In the case of Nussenblatt’s patient, she eventually recovered and has had multiple negative COVID-19 tests since the NIH team treated her the second time around.
“She’s not 100 per cent, but she’s much better - she’s off any oxygen,” Nussenblatt said, who spoke with the patient last week. “All the markers of an active infection are gone and she doesn’t have any symptoms anymore – all her tests are negative and the inflammatory markers in her blood have normalized.”
And despite having COVID-19 for a year, Nussenblatt said that to her knowledge, no one who was in close contact with the patient was affected.
Nussenblatt said the case, while rare, helps doctors ands scientists understand how the virus can affect immunocompromised people and what resources are needed to gather data on the phenomenon.

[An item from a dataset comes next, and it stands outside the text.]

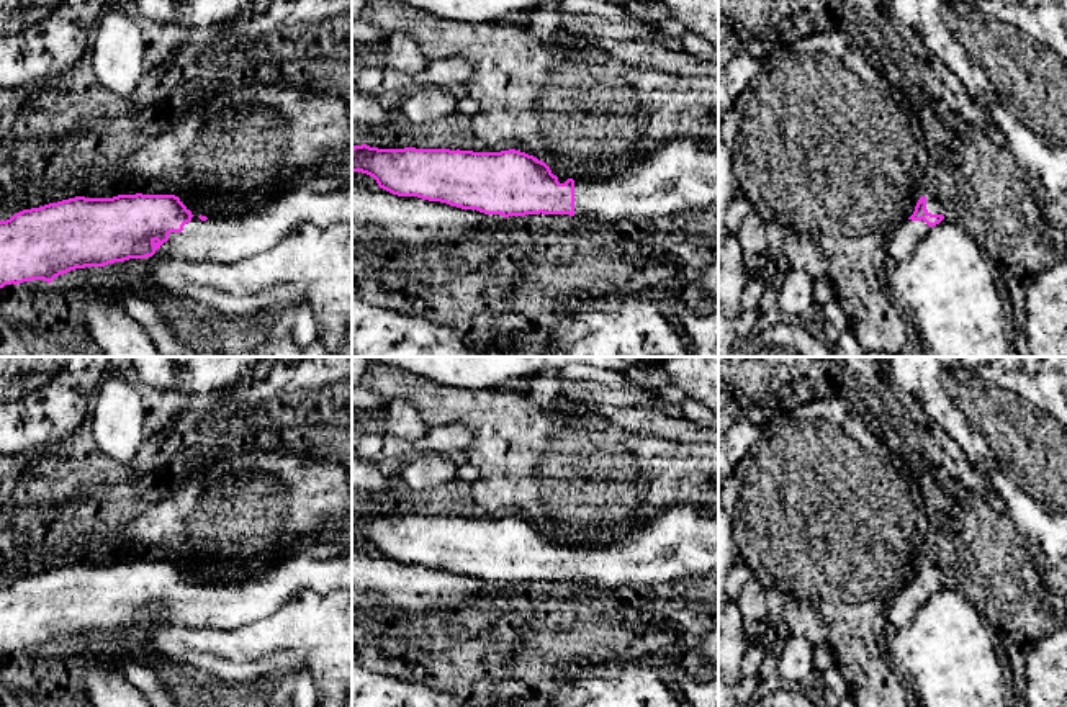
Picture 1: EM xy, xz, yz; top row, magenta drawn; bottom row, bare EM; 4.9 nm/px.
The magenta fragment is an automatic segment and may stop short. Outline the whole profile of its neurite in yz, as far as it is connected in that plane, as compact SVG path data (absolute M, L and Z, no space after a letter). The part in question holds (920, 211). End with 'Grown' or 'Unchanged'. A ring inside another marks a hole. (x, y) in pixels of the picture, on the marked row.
M921 196L910 218L898 223L885 244L889 262L910 260L916 245L933 226L944 219L943 205L933 196Z. Grown

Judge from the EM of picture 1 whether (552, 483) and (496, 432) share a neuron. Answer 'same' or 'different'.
same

“That was a big lesson, that immunocompromised patients can actually have SARS-CoV-2 infection for a long time,” she said. “You know that has major implications for their treatment and also for infection control… we were lucky that we had access to sub-genomic PCR testing, which not everybody has access to easily, because that really helped us determine whether or not there was a virus there.”
Nussenblatt said she hopes that this case study “puts the possibility of this happening on other people’s radar.”
“We're still learning so much,” she said. ”COVID- 19 is really testing our knowledge about how to treat patients and the assumptions that we make in clinical care.”